Performs a census of a cluster’s nodes, scores the cluster out of 100 for diverseness
This asks cluster nodes to self-report aspects of their software, hardware, network and commercial configuration, such as:
- Processor maker
- Processor model
- RAM generation
- SSL library used
- OS type
- Kernel version
- OS version
- Self-reported hosting provider
- AS-topology
- RAM capacity
- Disk capacity
- Bandwidth capacity
- Is the RAM ECC?
- How long have the components been, or otherwise likely been, in operation?
- System uptime
- App uptime
- Is the processor patched for Meltdown/Spectre?
- Are management engines blocked off
For type and capacity, newer and more is not necessarily better since it would be generally preferable for nodes to reach their performance or size limits and varying times from each other.

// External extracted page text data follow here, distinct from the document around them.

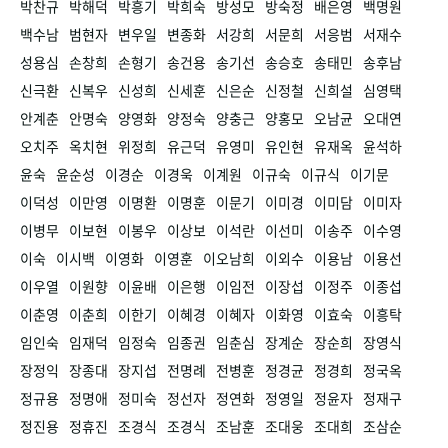
박찬규
박해덕
박흥기
박희숙
방성모
방숙정
배은영
백명원
백수남
범현자
변우일
변종화
서강희
서문희
서응범
서재수
성용심
손창희
손형기
송건용
송기선
송승호
송태민
송후남
신극환
신복우
신성희
신세훈
신은순
신정철
신희설
심영택
안계춘
안명숙
양영화
양정숙
양충근
양홍모
오남균
오대연
오치주
옥치현
위정희
유근덕
유영미
유인현
유재옥
윤석하
윤숙
윤순성
이경순
이경욱
이계원
이규숙
이규식
이기문
이덕성
이만영
이명환
이명훈
이문기
이미경
이미담
이미자
이병무
이보현
이봉우
이상보
이석란
이선미
이송주
이수영
이숙
이시백
이영화
이영훈
이오남희
이외수
이용남
이용선
이우열
이원향
이윤배
이은행
이임전
이장섭
이정주
이종섭
이춘영
이춘희
이한기
이혜경
이혜자
이화영
이효숙
이흥탁
임인숙
임재덕
임정숙
임종권
임춘심
장계순
장순희
장영식
장정익
장종대
장지섭
전명례
전병훈
정경균
정경희
정국옥
정규용
정명애
정미숙
정선자
정연화
정영일
정윤자
정재구
정진용
정휴진
조경식
조경식
조남훈
조대웅
조대희
조삼순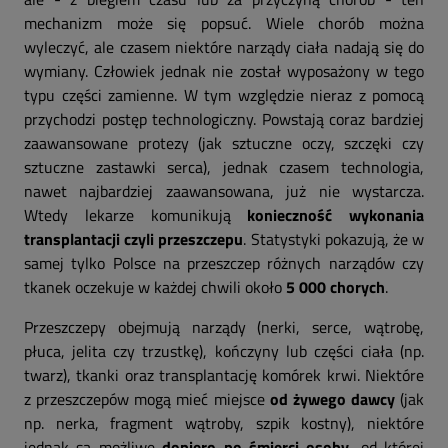
mechanizm może się popsuć. Wiele chorób można
wyleczyć, ale czasem niektóre narządy ciała nadają się do
wymiany. Człowiek jednak nie został wyposażony w tego
typu części zamienne. W tym względzie nieraz z pomocą
przychodzi postęp technologiczny. Powstają coraz bardziej
zaawansowane protezy (jak sztuczne oczy, szczęki czy
sztuczne zastawki serca), jednak czasem technologia,
nawet najbardziej zaawansowana, już nie wystarcza.
Wtedy lekarze komunikują
konieczność wykonania
transplantacji czyli przeszczepu
. Statystyki pokazują, że w
samej tylko Polsce na przeszczep różnych narządów czy
tkanek oczekuje w każdej chwili około
5 000 chorych
.
Przeszczepy obejmują narządy (nerki, serce, wątrobę,
płuca, jelita czy trzustkę), kończyny lub części ciała (np.
twarz), tkanki oraz transplantację komórek krwi. Niektóre
z przeszczepów mogą mieć miejsce
od żywego dawcy
(jak
np. nerka, fragment wątroby, szpik kostny), niektóre
jednak są możliwe
dopiero po śmierci osoby
, od której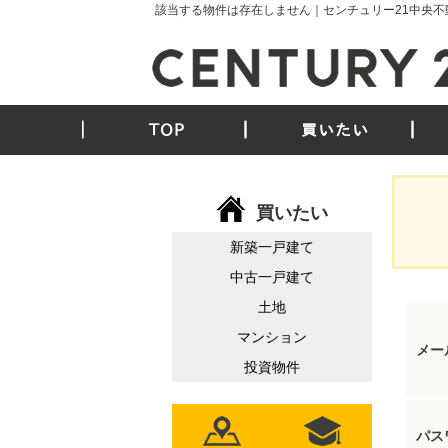
該当する物件は存在しません｜センチュリー21中央不
TOP
買いたい
買いたい
新築一戸建て
中古一戸建て
土地
マンション
メー
投資物件
パス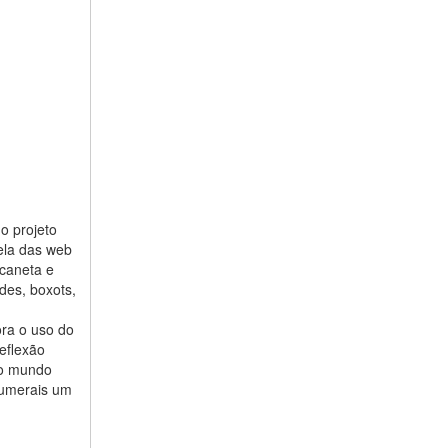
o projeto
ela das web
 caneta e
udes, boxots,
ra o uso do
eflexão
do mundo
 numerais um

Security is generally preferable to keep up-to-date as possible since there may be latent issues or simply trustedness, where compromise of one node can lead to loss of the other nodes. If the other aspects are as disparate as possible then security fixes themselves will be different, so less likely to suffer the same kinds of reliabilty failures.
Caveat, it is best to stagger patching times a little.
The polling software should run and query at very different t8mes on each node to limit the possibility of causing failure across multiple nodes at the same time.
An alternative approach is to make a tool whereby you give it the available options, and it will suggest a maximally different configuration.
One concern is that the attack surface for a distributed system will be the union of the attack surface of the nodes. This gives the attacker 3 different configurations to find an vulnerability, not just one.
So there is some trade-off between diversity for resiliennce, and security by minimising the attack surface.